Likewise, the complaining witness has failed to establish that she sustained an injury capable of causing pain that rose to the level of that required by the statute. Nor has she made a sufficient factual allegation of substantial pain. Where the complaining witness states she had severe pain, this is merely conclusory and unsupported by any facts. Where there is insufficient evidence from which a jury could infer that he suffered substantial pain, the charges should be dismissed.

Where the complaining witness fails to state the duration of the pain or that pain killing medication was necessary, they have failed to establish an injury. People v. Richmond, 36 A.D.3d 721 (N.Y.A.D. 2 Dep't. 2007). A mere allegation that a complainant experienced swelling is insufficient to establish an injury. In Matter of Philip A. 49 N.Y. 2d 198, 200 (1980), the court held that a red mark and some degree of pain from a punch in the face does not constitute "substantial pain". Similarly, the court in People v.

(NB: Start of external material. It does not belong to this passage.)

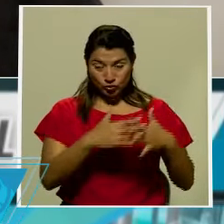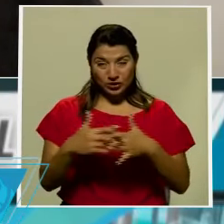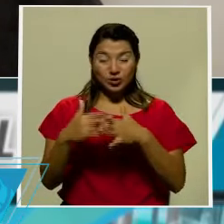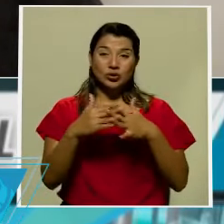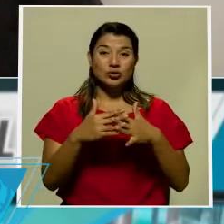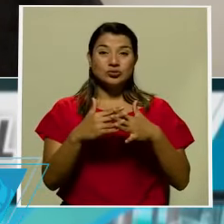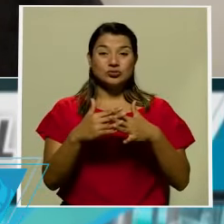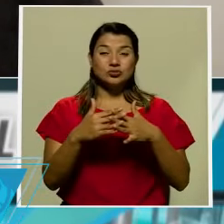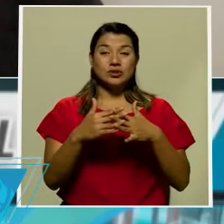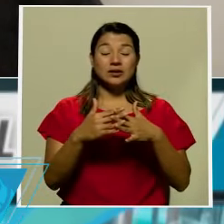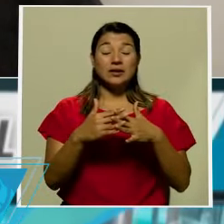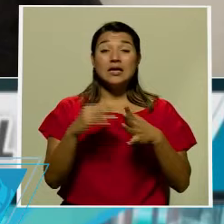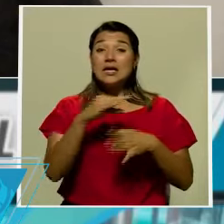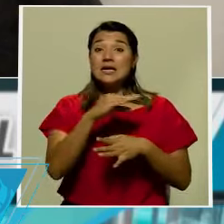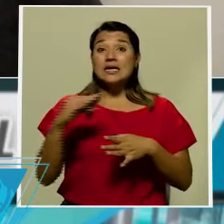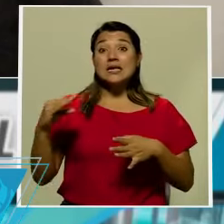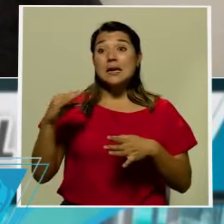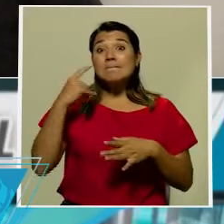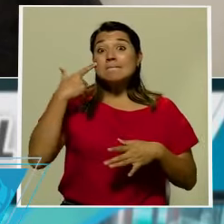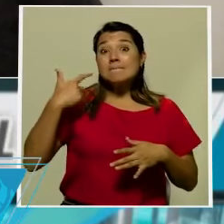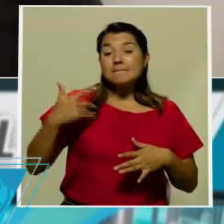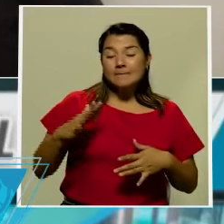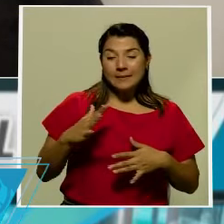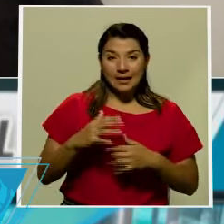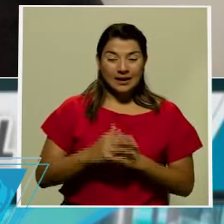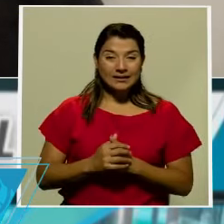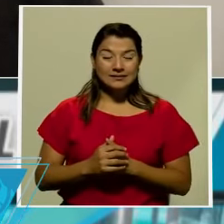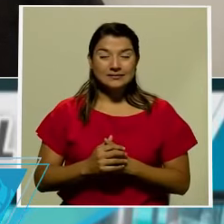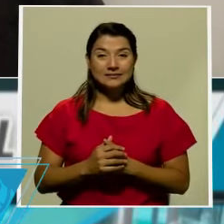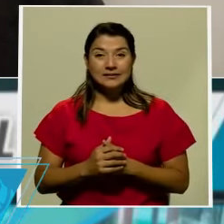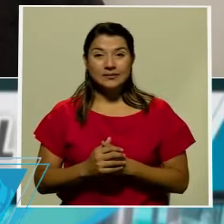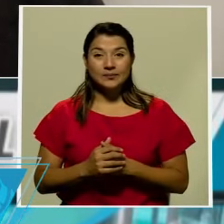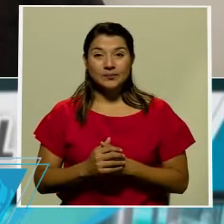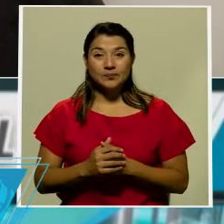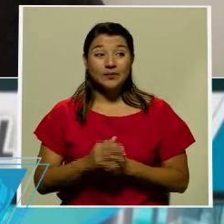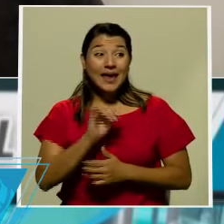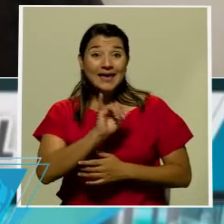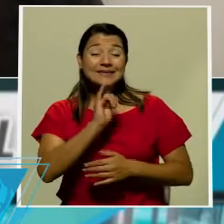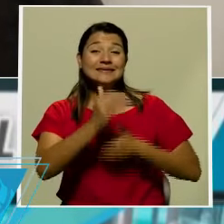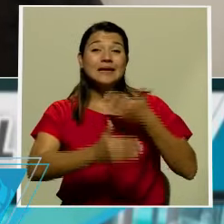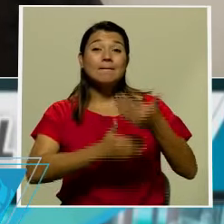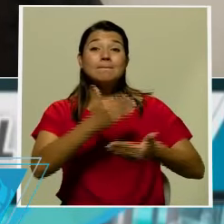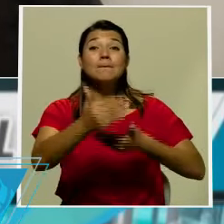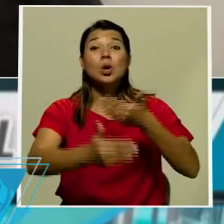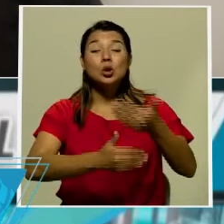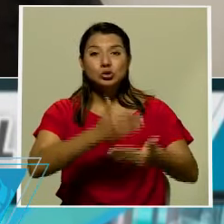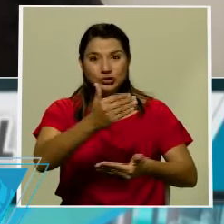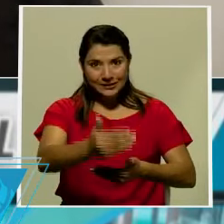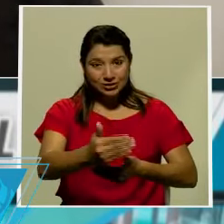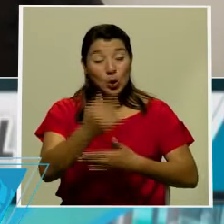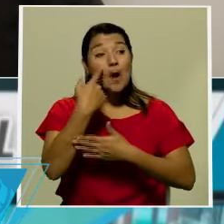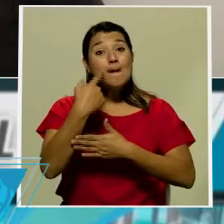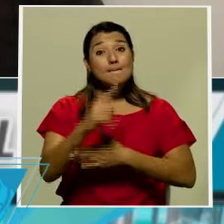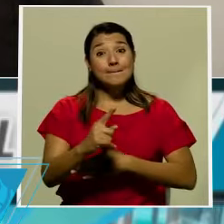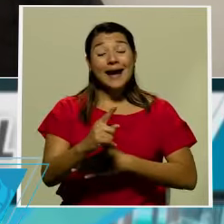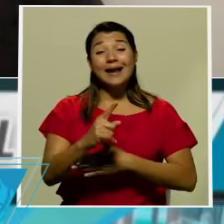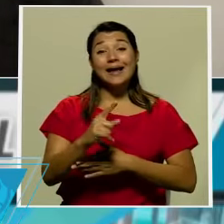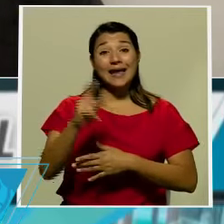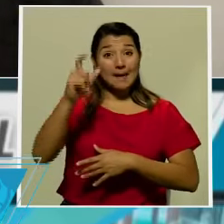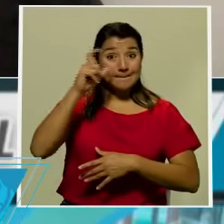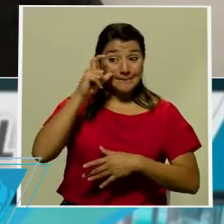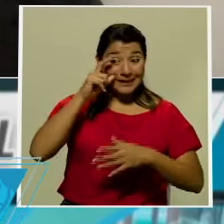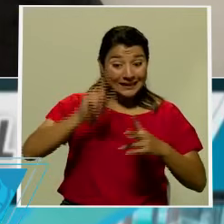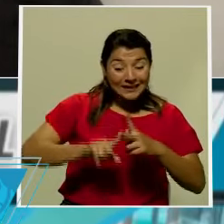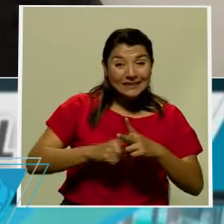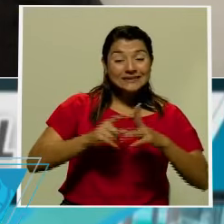hace pensar que este proceso para que asuma el presidente electo Joe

McDowell, 28 N.Y.2d 373 (1971) held that a blackened eye without any suggestion of pain is insufficient to establish "physical injury". Likewise a mere allegation that a complaining witness had pain was insufficient where they treated their aches and pain with ice, Tylenol, and iodine, and stayed home from work for three or four days. People v. Briggs, 285 A.D.2d 651, (N.Y.A.D. 2 Dep't. 2001).